Published 11:07 pm Saturday, October 7, 2006

After Hurricane Katrina, a group in Paradise, Penn., formed an effort called “Paradise to Picayune” to send and bring relief to people in the Picayune area suffering in the aftermath of the hurricane’s devastating passage through town.

A key element of that relief were members of the Amish faith who twice came to Picayune and Pearl River County to help the elderly, the indigent and local churches with repairs, especially reroofing.

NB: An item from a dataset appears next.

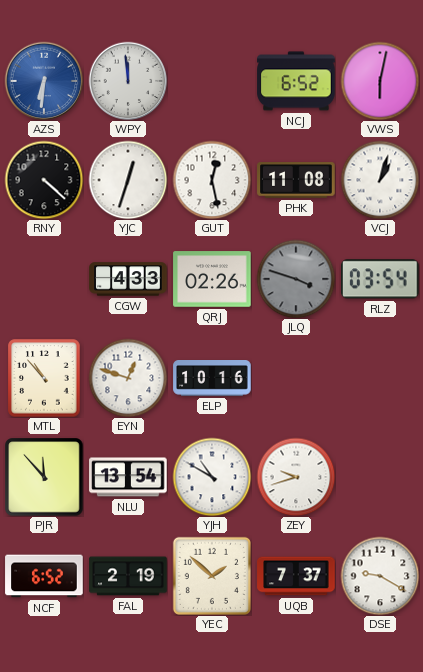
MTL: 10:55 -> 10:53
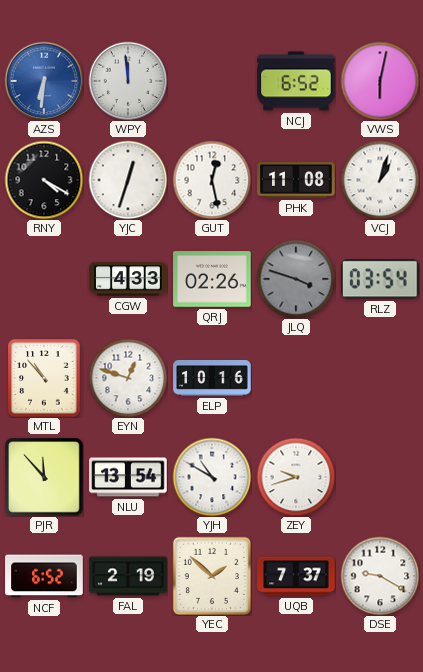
RNY: 4:22 -> 4:20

Friday afternoon, Picayune Memorial High School senior Kasey Mitchell met with Picayune Mayor Greg Mitchell, City Manager Ed Pinero and other city department heads to begin planning fund-raising efforts to send money to Nickel Mines, Penn., which is next door to Paradise, to help the Amish there with medical expenses resulting from the murder of five Amish girls and the wounding of five others at their school in the small community in that part of Pennsylvania known as “Amish Country.”

Sign up for our daily email newsletter

Get the latest news sent to your inbox

One of the girls wounded in the shooting is the cousin of Elmer King, who was one of the men who made two trips to Picayune to help with repairs and reroofing following the hurricane. The eight-year-old student’s older brother had just returned to Nickel Mines from Pass Christian where he had gone with another group of the Amish to assist in relief efforts in that devastated town.

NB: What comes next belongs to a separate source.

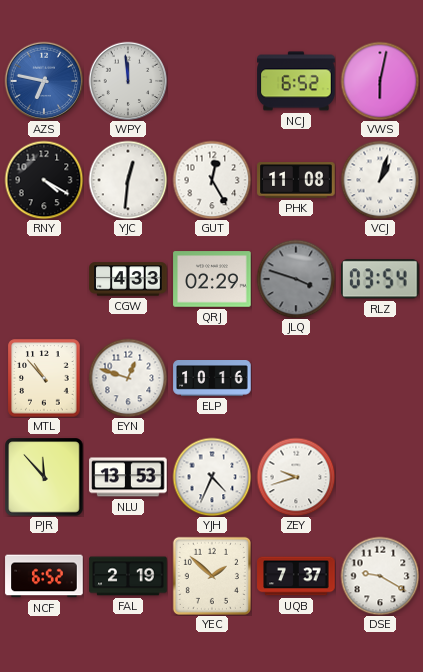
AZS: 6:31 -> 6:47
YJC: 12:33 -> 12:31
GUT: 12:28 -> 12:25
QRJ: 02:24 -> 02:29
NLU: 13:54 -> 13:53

Katherine Wood-Jacobs, a Red Cross volunteer from Paradise who came to Picayune to help at the local hurricane shelter, is helping with efforts in Paradise and Nickel Mines to raise funds for the medical expenses because the Amish don’t have medical insurance. Wood-Jacobs helped organize the effort to bring the Amish south to help Picayune.

Asked by Mayor Mitchell why she was doing this, Kasey Mitchell said, “I really want to … They helped us. I’m just so thankful I can do it as my senior project.” She was at the meeting with her project mentor, Dawn Bechtel, who has worked with youth in the Picayune area for many years, including stints with the Boys and Girls Club and with the Picayune school system.

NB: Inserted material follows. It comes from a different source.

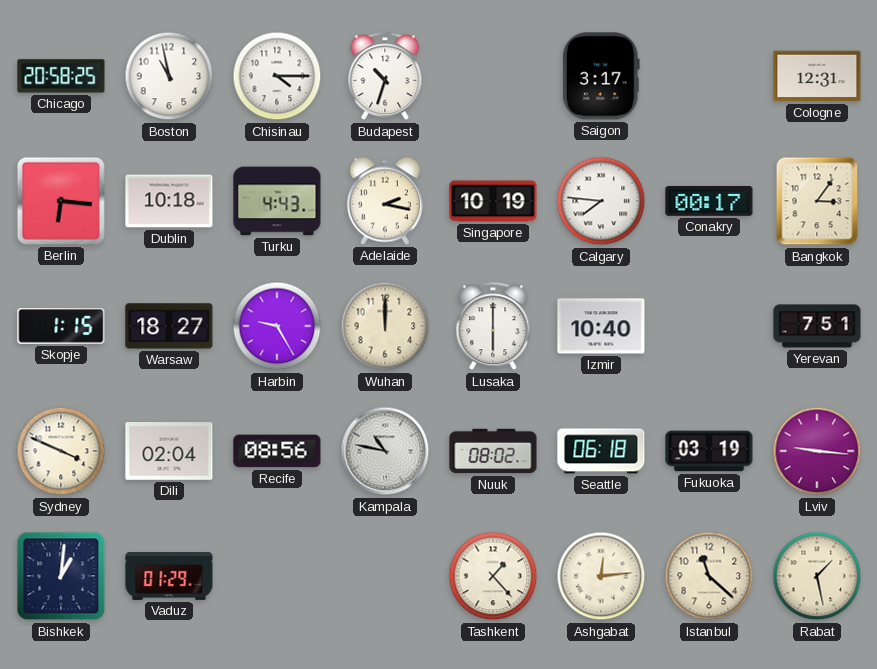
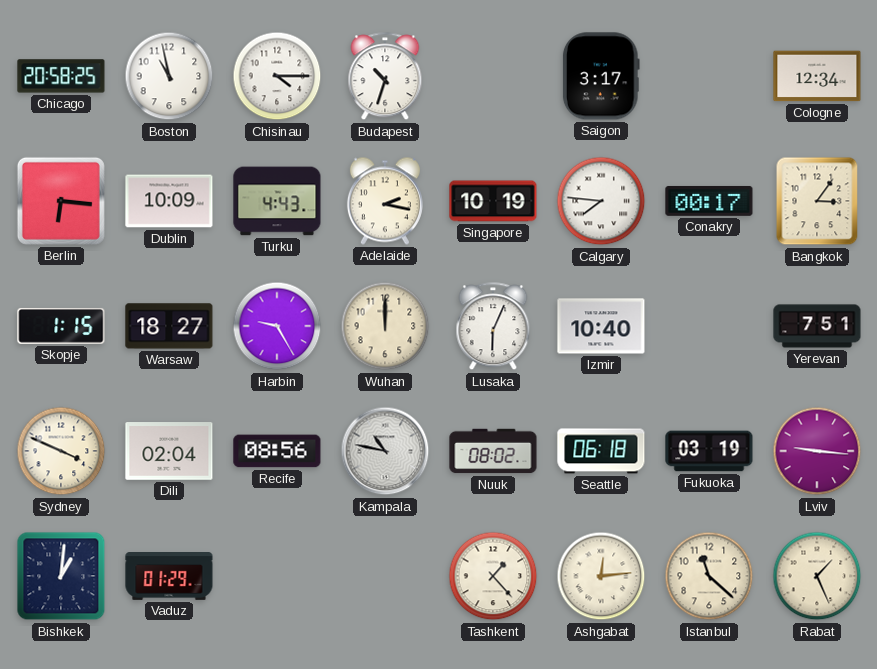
Cologne: 12:31 -> 12:34
Dublin: 10:18 -> 10:09
Lusaka: 6:00 -> 6:04
Rabat: 1:28 -> 1:26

Mayor Mitchell opened the meeting telling the group, “I remember a little over a year ago when we sat here almost helpless and the volunteers who came to Picayune to help us. … Not only did they help us get going again, they gave us hope.”

The city is setting up a special account through which to funnel donations to the relief fund set up at the Coatesville Bank in Paradise. Among the efforts planned Friday are letters that Kasey Mitchell will compose to go out to local businesses seeking donations and to go Picayune school district staff members and home with Picayune students seeking a donation of $1 from each child and staff member in the school system.

Also tentatively planned is a boot drive to be conducted next weekend by the Picayune Fire Department. Many of the Amish men who came to Picayune to help are members of volunteer fire departments back in Pennsylvania and at least one small crew of the Amish helped a local volunteer fire department fight a woods fire while they were here on their second trip.

Mayor Mitchell said the boot drive will have to be formally approved by the Picayune City Council, which he plans to seek Monday afternoon with a called meeting at which time he plans to make the first donation to the relief fund while asking City Council members to join him in making a donation.

The fund raising effort will run through the Picayune Street Fair on Saturday, Nov. 5, and Sunday, Nov. 6, with booth set up at the fair to accept donations.

The goal of the effort is to raise at least $10,000. The fire department is planning to place a sign along U.S. 11 to keep track of how much is being raised.